Ein anderer Grund ist seltsamerweise unsere Vorliebe für gebrauchte Sachen. Die Lebenskomplizin und ich geben keine Dinge weg, weil wir neue wollen. Wir verkaufen und verschenken neuere Sachen, weil wir ältere und gebrauchte mögen oder selber etwas bauen möchten. Und dann ist da noch ein sehr persönlicher Grund, den nicht viele in meinem Umfeld nachvollziehen können: Gelegentlich trenne ich mich von Sachen, die mir viel bedeuten. Damit bin ich jemand, den es nach der Vorstellung des Schweizer Schriftstellers Martin R. Dean eigentlich nicht geben dürfte. Dean hat kürzlich nämlich in der NZZ einen Text darüber veröffentlicht, dass wir immer mehr zu einer Wegwerfgesellschaft verkommen, die inmitten einer «beschleunigten Verramschung» über immer weniger «Herzensdinge» verfügt.

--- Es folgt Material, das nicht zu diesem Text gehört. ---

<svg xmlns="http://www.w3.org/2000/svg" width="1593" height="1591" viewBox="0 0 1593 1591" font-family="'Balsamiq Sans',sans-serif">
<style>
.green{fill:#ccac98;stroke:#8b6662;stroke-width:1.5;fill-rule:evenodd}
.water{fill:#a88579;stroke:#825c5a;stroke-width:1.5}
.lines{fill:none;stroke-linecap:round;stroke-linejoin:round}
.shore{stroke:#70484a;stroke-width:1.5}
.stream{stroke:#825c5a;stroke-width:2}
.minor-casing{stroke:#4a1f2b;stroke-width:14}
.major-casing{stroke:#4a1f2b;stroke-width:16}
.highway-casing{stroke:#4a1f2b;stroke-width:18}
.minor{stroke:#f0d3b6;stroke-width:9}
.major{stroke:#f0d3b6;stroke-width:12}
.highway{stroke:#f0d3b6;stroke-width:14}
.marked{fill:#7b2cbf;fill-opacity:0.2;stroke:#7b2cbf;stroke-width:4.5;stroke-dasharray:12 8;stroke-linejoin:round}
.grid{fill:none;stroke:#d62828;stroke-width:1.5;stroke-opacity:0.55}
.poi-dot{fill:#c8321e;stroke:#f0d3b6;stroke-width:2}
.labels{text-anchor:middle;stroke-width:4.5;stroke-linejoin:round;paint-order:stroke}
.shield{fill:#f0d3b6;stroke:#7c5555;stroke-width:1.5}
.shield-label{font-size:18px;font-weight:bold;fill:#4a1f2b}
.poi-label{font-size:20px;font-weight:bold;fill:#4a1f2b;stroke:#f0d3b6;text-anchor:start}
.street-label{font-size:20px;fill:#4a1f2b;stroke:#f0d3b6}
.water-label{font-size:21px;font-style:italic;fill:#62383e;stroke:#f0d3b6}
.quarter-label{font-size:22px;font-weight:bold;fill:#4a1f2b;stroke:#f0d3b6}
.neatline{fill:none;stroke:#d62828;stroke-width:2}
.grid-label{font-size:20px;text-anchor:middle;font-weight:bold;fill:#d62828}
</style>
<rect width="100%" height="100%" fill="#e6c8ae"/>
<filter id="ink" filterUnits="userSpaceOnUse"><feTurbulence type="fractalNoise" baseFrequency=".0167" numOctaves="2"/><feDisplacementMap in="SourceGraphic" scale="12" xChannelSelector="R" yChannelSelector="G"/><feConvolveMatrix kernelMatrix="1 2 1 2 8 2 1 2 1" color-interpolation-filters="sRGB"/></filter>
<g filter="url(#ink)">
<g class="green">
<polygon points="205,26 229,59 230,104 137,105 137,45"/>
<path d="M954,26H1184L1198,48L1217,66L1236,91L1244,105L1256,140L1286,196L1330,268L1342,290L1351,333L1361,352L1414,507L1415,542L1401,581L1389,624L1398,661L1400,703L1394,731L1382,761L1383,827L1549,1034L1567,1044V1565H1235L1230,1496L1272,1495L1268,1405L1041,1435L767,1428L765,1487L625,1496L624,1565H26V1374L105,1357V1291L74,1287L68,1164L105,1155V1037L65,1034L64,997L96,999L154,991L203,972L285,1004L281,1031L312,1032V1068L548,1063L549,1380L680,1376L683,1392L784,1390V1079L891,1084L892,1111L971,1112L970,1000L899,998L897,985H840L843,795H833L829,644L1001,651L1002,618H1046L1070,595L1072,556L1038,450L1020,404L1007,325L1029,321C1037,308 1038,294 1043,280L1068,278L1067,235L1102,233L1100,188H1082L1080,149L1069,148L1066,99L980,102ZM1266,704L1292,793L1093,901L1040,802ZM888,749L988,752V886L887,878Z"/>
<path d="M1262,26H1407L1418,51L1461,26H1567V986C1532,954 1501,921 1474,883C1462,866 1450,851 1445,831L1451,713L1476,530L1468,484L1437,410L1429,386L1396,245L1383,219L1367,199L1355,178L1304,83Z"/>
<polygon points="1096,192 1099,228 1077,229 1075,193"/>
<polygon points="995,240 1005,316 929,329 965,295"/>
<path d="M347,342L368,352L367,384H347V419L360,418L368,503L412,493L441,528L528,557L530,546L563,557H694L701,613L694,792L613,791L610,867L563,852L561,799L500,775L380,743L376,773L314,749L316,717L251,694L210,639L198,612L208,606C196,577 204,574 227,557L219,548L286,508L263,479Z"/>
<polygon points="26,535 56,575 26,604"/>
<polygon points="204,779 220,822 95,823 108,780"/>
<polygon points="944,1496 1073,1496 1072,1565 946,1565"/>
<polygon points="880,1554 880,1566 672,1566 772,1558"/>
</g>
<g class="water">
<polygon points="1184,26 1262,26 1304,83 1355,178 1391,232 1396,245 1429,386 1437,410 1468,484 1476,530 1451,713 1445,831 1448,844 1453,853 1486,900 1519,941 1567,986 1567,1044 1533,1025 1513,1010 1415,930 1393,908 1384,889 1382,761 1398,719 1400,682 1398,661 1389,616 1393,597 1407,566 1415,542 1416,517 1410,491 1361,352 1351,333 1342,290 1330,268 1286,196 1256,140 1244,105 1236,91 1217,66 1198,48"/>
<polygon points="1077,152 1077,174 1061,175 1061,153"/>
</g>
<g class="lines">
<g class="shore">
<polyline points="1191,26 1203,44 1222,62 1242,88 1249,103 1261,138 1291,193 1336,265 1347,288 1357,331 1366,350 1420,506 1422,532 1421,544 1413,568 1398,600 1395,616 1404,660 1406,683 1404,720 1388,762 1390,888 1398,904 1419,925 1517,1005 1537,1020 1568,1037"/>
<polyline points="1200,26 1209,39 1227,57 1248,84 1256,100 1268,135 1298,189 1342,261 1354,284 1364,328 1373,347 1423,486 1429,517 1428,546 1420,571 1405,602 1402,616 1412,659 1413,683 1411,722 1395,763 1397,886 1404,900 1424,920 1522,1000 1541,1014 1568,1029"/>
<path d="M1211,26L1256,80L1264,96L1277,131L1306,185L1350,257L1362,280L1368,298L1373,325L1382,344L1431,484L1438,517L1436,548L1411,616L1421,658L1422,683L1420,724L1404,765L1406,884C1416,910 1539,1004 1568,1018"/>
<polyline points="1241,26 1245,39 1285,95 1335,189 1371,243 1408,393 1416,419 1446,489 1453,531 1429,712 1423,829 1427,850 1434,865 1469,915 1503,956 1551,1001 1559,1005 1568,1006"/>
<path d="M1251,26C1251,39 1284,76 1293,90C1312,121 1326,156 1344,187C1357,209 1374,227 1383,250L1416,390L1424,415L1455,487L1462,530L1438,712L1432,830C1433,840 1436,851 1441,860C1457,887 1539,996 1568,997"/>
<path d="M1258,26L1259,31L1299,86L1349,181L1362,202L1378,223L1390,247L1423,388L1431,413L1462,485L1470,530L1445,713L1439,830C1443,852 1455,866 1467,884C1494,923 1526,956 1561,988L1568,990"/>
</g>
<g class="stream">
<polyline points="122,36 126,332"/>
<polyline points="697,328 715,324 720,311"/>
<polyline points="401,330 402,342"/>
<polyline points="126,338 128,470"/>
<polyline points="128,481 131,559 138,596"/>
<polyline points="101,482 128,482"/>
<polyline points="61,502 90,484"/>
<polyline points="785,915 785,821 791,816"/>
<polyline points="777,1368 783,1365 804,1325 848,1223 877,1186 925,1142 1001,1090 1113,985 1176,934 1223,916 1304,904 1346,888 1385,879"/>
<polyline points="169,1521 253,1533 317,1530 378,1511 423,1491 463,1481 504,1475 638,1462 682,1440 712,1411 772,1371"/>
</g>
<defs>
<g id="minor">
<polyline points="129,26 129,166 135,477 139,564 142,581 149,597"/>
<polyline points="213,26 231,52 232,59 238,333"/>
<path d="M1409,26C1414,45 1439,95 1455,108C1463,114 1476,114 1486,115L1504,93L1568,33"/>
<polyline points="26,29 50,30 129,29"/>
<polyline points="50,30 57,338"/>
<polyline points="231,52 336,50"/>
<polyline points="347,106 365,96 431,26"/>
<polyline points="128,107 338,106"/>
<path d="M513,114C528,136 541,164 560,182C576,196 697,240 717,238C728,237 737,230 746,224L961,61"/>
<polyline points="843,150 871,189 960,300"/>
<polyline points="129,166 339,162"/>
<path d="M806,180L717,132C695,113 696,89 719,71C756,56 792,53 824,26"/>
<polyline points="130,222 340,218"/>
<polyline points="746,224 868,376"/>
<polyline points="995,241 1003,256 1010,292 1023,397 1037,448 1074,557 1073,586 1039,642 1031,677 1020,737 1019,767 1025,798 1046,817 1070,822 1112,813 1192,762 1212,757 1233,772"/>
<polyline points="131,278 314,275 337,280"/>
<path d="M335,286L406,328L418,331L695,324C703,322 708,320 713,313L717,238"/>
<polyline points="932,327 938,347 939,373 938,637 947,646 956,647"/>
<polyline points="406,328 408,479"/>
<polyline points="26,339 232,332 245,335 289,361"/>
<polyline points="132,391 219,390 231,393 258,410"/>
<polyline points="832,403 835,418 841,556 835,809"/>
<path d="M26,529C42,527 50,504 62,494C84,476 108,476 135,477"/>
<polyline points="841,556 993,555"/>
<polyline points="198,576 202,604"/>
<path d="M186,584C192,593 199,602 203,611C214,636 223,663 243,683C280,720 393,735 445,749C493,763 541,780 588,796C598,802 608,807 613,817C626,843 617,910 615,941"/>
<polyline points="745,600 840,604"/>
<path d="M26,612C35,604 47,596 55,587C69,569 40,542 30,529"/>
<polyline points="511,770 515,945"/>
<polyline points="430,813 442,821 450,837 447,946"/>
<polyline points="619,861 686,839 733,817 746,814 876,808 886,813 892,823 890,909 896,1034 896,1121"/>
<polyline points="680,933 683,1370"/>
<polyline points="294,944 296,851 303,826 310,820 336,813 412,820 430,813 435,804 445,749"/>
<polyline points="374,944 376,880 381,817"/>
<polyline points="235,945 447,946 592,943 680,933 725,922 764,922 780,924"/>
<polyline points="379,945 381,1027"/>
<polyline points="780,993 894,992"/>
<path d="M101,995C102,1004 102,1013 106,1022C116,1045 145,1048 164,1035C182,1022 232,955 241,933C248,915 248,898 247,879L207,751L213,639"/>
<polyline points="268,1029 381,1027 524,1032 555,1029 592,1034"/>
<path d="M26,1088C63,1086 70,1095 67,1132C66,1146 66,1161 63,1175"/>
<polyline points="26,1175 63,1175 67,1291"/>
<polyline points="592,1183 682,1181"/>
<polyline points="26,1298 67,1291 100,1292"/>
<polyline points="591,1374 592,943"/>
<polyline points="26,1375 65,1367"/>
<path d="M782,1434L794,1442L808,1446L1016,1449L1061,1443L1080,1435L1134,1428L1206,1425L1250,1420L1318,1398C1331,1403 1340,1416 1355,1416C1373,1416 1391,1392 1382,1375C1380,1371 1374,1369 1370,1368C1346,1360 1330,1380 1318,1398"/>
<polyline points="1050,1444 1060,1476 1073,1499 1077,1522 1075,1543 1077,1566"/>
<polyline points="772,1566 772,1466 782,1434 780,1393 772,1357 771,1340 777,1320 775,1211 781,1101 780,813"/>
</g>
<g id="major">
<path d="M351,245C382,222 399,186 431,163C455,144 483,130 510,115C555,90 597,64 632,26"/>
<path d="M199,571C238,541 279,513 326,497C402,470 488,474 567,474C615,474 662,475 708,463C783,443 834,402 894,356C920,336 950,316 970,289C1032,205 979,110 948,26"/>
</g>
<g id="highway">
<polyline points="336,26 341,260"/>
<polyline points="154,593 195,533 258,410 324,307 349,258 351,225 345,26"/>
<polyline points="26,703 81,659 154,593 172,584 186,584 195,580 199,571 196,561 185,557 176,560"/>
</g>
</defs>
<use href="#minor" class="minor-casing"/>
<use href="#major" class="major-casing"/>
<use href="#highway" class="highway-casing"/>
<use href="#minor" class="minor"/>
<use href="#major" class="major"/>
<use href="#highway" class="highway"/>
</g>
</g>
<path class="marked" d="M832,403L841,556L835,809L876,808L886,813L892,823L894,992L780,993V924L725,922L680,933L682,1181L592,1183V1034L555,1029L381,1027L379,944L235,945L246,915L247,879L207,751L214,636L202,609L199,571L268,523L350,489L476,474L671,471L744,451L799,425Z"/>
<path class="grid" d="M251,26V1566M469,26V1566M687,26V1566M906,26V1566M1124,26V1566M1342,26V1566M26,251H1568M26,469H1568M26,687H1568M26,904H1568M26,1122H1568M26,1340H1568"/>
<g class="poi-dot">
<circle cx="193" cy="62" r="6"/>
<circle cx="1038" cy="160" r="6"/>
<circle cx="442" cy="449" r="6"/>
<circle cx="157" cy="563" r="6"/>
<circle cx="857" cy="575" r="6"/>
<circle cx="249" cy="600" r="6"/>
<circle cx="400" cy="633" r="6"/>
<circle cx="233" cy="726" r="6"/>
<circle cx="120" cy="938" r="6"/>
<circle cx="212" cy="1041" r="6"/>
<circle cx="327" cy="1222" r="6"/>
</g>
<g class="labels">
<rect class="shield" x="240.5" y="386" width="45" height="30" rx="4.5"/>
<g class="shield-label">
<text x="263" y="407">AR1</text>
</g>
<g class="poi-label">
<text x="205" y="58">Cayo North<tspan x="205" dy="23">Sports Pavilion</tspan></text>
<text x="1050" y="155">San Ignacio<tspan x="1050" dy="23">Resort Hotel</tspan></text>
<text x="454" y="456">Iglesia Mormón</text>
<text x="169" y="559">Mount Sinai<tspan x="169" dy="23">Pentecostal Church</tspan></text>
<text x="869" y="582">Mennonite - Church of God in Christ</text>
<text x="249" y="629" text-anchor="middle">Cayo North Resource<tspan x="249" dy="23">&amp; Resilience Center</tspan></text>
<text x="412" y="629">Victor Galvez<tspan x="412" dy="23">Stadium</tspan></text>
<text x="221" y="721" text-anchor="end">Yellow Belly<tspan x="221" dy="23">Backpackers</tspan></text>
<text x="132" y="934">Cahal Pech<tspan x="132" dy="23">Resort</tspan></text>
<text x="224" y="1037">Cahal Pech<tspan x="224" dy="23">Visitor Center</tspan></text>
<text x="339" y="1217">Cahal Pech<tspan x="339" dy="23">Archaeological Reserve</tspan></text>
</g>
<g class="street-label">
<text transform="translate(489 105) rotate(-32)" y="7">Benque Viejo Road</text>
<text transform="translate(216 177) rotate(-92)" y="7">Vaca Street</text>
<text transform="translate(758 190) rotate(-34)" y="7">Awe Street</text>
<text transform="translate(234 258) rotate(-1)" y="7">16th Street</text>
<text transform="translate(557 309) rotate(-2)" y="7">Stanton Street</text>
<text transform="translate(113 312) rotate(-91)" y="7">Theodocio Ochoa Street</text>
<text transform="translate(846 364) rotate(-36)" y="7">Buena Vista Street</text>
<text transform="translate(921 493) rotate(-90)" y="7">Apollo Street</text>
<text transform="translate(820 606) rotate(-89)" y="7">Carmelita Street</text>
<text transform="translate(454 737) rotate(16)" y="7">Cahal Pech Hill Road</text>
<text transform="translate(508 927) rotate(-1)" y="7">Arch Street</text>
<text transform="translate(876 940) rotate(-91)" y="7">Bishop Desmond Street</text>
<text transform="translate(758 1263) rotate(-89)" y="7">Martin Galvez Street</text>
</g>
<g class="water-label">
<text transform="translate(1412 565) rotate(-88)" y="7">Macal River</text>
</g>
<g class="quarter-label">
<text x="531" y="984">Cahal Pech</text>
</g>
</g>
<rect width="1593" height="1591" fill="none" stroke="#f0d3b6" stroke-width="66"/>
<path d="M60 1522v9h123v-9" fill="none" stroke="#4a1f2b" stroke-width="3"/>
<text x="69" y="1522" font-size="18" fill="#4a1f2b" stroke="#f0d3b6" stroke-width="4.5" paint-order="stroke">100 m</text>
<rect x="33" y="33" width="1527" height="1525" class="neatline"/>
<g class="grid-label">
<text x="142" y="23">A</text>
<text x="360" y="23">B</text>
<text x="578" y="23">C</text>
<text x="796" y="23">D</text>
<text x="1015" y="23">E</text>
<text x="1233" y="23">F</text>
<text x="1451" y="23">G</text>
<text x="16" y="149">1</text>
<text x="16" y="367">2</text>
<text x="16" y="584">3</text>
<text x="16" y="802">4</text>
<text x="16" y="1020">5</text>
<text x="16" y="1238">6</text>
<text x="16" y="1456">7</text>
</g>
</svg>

Ich würde ihm darin sogar grösstenteils zustimmen: Weil wir über immer mehr austauschbare Gebrauchsgegenstände verfügen, verlieren die Dinge an immateriellem Wert. Statt zu reparieren und zu tauschen, konsumieren wir, werfen weg und konsumieren erneut. Dean schreibt aber auch: «Wenn es nichts mehr gibt, das uns von der Wiege bis zum Grab begleitet, sind wir auch die Angst vor der eigenen Sterblichkeit los.» In meinen Augen könnte er damit nicht falscher liegen. Denn gerade indem wir Dinge mit der Bedeutsamkeit aufladen, die eigentlich Lebewesen zukommt, versuchen wir uns der Angst vor der (eigenen) Sterblichkeit zu entledigen. Erst wenn die Uhr des Vaters weg ist, wird er gänzlich fort sein. Erst wenn wir uns von den Schätzen unserer Kindheit getrennt haben, sind wir unwiederbringlich alt und können nicht länger darauf hoffen, dass diese ganze elende Sterblichkeit für ausgerechnet uns eine Ausnahme macht. Immerhin ist Sterben Zeit unseres Lebens ausschliesslich das Sterben der anderen.

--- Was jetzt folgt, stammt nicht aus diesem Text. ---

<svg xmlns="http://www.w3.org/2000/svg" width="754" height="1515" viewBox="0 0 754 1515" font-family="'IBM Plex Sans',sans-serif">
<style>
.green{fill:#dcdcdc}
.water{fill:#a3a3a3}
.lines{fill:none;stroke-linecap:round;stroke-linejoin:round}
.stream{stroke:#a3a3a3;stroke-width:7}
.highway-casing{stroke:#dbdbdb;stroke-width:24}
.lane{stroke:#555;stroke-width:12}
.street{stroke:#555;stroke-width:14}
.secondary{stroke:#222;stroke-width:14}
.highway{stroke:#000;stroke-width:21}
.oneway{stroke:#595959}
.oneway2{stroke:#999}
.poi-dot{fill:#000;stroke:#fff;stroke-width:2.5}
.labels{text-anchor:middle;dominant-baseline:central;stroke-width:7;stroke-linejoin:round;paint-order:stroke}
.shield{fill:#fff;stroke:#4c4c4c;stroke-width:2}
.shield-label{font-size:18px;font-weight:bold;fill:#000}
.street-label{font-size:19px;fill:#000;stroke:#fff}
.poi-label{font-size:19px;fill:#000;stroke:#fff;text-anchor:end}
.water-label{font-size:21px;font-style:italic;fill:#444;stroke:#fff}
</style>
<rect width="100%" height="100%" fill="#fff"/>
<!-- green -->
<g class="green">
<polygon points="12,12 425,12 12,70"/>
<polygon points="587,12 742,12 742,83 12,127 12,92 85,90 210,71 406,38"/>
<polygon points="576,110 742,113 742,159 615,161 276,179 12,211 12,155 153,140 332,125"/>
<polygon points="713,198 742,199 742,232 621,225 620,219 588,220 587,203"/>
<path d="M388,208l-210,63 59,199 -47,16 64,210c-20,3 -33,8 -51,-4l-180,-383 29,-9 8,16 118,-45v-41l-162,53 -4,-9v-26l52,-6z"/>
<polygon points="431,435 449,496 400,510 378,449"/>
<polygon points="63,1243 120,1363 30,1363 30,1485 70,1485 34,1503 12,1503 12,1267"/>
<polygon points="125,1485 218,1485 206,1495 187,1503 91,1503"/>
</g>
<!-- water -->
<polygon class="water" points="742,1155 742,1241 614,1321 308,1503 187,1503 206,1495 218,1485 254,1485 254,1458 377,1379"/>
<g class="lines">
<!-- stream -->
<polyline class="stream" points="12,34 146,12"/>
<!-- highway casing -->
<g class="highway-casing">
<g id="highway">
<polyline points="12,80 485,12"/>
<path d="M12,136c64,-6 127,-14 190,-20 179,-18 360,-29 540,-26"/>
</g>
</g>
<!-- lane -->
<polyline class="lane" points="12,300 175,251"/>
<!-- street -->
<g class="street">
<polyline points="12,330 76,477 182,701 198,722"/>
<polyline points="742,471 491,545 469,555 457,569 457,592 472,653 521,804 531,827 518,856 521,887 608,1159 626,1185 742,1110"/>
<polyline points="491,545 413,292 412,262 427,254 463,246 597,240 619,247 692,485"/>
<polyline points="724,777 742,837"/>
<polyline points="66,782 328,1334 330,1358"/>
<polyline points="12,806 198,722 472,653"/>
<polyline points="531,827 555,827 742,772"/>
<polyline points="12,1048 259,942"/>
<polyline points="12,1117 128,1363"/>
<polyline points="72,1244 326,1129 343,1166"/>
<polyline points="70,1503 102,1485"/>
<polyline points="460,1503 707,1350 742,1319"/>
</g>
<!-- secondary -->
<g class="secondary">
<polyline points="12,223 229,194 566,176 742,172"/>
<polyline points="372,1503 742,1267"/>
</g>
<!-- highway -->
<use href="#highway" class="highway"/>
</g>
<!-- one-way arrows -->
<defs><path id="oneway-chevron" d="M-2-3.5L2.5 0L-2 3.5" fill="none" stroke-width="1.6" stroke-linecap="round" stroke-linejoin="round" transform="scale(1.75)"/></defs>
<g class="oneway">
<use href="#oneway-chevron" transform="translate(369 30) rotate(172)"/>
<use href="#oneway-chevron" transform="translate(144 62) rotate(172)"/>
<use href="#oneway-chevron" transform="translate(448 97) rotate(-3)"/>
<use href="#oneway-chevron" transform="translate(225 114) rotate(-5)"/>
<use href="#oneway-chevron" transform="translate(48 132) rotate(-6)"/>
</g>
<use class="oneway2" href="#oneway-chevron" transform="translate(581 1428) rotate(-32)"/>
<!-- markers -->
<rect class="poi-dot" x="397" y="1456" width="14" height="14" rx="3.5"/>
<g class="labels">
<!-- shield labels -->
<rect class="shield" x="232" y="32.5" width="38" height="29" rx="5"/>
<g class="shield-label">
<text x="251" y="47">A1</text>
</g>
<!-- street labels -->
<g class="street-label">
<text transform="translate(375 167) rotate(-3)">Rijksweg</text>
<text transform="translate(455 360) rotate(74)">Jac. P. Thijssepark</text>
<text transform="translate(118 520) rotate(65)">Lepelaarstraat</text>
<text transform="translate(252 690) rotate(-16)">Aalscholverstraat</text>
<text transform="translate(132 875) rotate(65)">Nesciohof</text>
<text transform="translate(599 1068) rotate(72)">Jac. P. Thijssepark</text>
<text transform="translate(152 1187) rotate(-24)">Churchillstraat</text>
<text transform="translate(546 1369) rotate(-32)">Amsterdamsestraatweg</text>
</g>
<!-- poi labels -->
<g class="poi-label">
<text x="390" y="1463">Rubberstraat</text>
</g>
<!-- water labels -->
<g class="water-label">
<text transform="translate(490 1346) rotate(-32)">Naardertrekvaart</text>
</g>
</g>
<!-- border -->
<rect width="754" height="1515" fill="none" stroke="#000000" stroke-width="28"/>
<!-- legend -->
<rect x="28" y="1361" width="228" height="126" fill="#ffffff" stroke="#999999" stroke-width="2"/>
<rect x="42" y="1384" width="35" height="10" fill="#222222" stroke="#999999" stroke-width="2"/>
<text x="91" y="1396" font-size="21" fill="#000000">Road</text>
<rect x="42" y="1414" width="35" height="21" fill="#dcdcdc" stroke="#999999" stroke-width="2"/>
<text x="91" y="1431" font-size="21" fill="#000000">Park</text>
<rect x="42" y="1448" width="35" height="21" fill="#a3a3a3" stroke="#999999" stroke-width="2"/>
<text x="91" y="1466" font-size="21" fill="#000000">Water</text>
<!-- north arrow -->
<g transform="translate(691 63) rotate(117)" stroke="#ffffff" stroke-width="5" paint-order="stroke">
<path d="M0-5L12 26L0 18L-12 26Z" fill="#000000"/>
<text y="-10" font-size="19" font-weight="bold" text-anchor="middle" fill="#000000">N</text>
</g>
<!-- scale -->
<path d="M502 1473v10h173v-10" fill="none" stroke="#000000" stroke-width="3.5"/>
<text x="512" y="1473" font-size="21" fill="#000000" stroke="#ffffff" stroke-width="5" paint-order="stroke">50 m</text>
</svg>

Trennungsschmerz lohnt sich

Ich will Ihnen damit nicht Besitz- und Bedürfnislosigkeit predigen. Das wäre in meiner Situation nicht nur übertrieben, sondern auch geheuchelt. Denn ich besitze Herzensdinge, die mir sehr kostbar sind. Weil ich alle meine Kinder darin getragen habe. Weil jemand sie extra für mich angefertigt hat. Weil sie eines der wenigen Fotos von mir als Kind sind. Weil ich sie Hunderte Male gelesen habe.

Aber manchmal tut es mir gut, mich von solchen Dingen zu trennen und sie hinter mir zu lassen. Also nicht nur von dem ersetzbaren Alltagskram, für dessen Transport man der Umzugsfirma sowieso nur mehr Geld bezahlen müsste. Sondern von Dingen, deren Verlust schmerzt, weil sie einen so verlässlich durch das Leben tragen. Manchmal lohnt es sich, herauszufinden, wie es sich anfühlt, von diesen Dingen nicht mehr getragen zu werden. Höchste Zeit für einen Umzug.